During her childhood years, Temple would crave deep pressure. She would crawl under sofa cushions or wrap herself in blankets to provide pressure. She stated that she could not obtain the ‘right’ amount of pressure from people because they either gave her too much deep pressure or too little.
I got a kick out of this interview with Temple, which was posted to The Cattle Pages discussion board, as I suppose the cattle folks felt a reciprocal connection to the machine. In the interview, Temple affirms that the machine’s hugs work as well as hugs from her distant aunt.
When I asked her why one should seek to submit oneself to such pressure, she told me. When she was hugged, especially by a favourite (but vast) aunt, she felt overwhelmed, overcome by sensation; she had a sense of peacefulness and pleasure, but also of terror and engulfment. She started to have daydreams – she was just five at the time – of a magic machine that could squeeze her powerfully but gently, in a huglike way, and in a way entirely commanded and controlled by her. [...]
It’s not just pleasure or relaxation that Temple gets from the machine, but, she maintains, a feeling for others. As she lies in her machine, she says, her thoughts often turn to her mother, her favourite aunt, her teachers. She feels their love for her, and hers for them. She feels that the machine opens a door into an otherwise closed emotional world and allows her, almost teaches her, to feel empathy for others.
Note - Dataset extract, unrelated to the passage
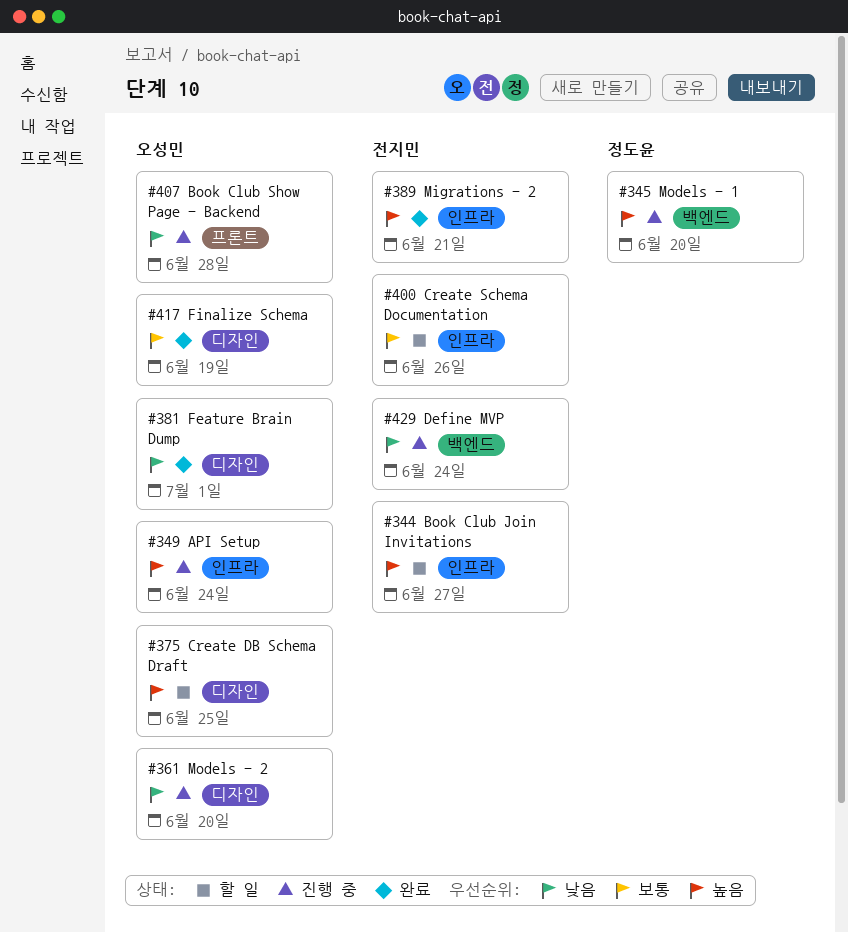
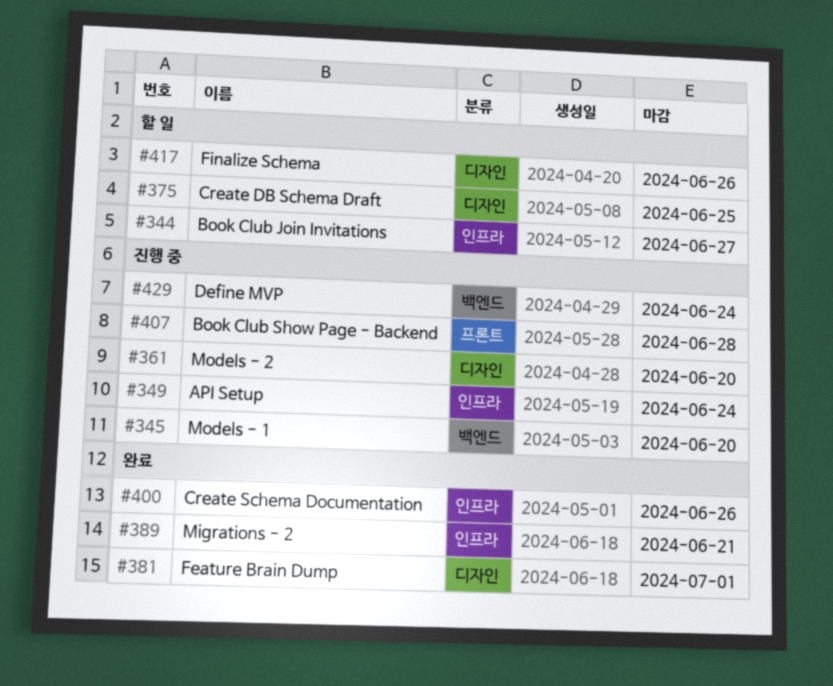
#400, status: 할 일 -> 완료
#417, status: 완료 -> 할 일
#417, due: Jun 19 -> Jun 26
After twenty minutes or so, she emerged, visibly calmer, emotionally less rigid (she says that a cat can easily sense this difference in her at these times), and asked me if I would care to try the machine.
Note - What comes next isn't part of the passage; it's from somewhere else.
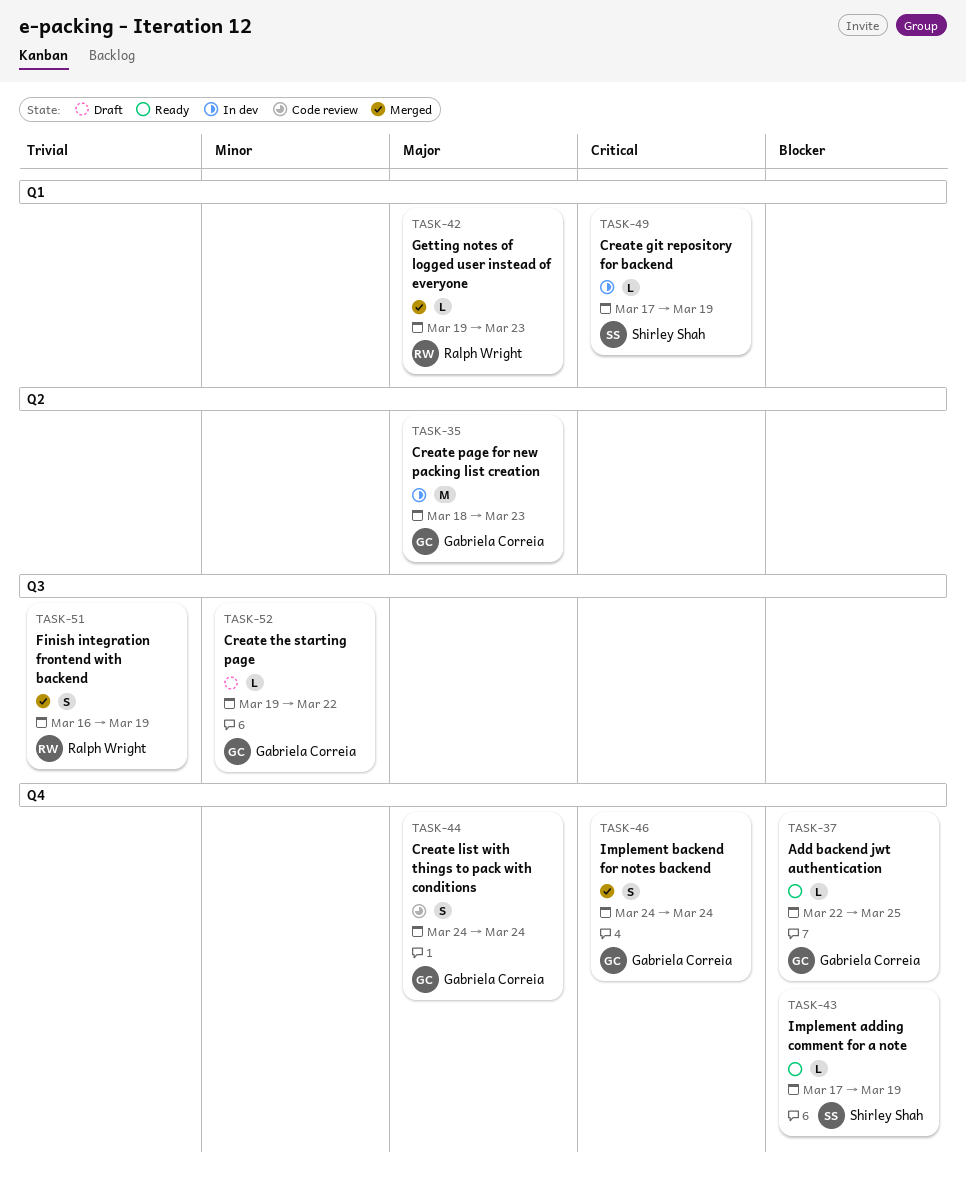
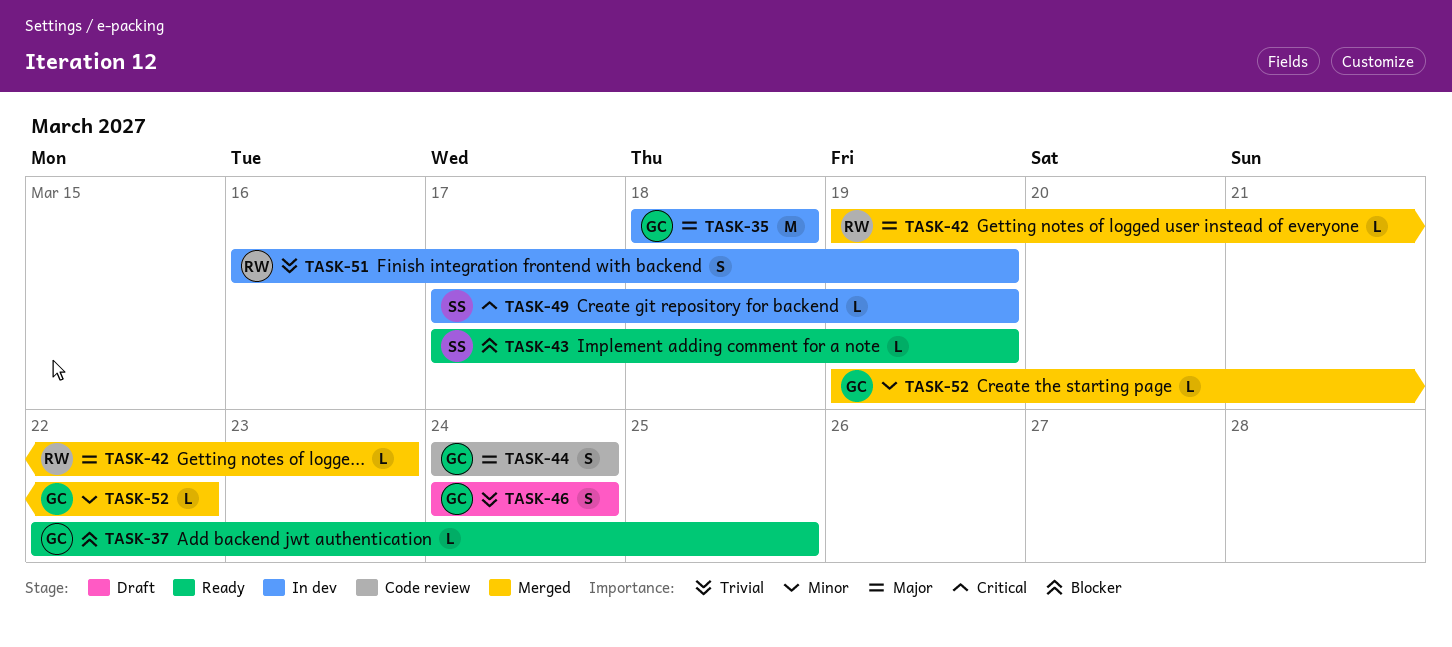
TASK-35, due: Mar 23 -> Mar 18
TASK-46, status: Merged -> Draft
TASK-46, priority: Critical -> Trivial
TASK-51, status: Merged -> In dev
TASK-52, status: Draft -> Merged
In the interview, she talks about testing of the machine a bit and how some psychiatrists saw it as a fixation of hers, rather than a real treatment.
Should study continue, I’m sure that it would be possible to construct machines that are not only better at giving hugs than humans (rather than a single embrace of two arms, thousands of nanohugs), but which are also capable of physically communicating between two people who are at a distance, in ways not possible to humans.
You know, footrubs and things like that.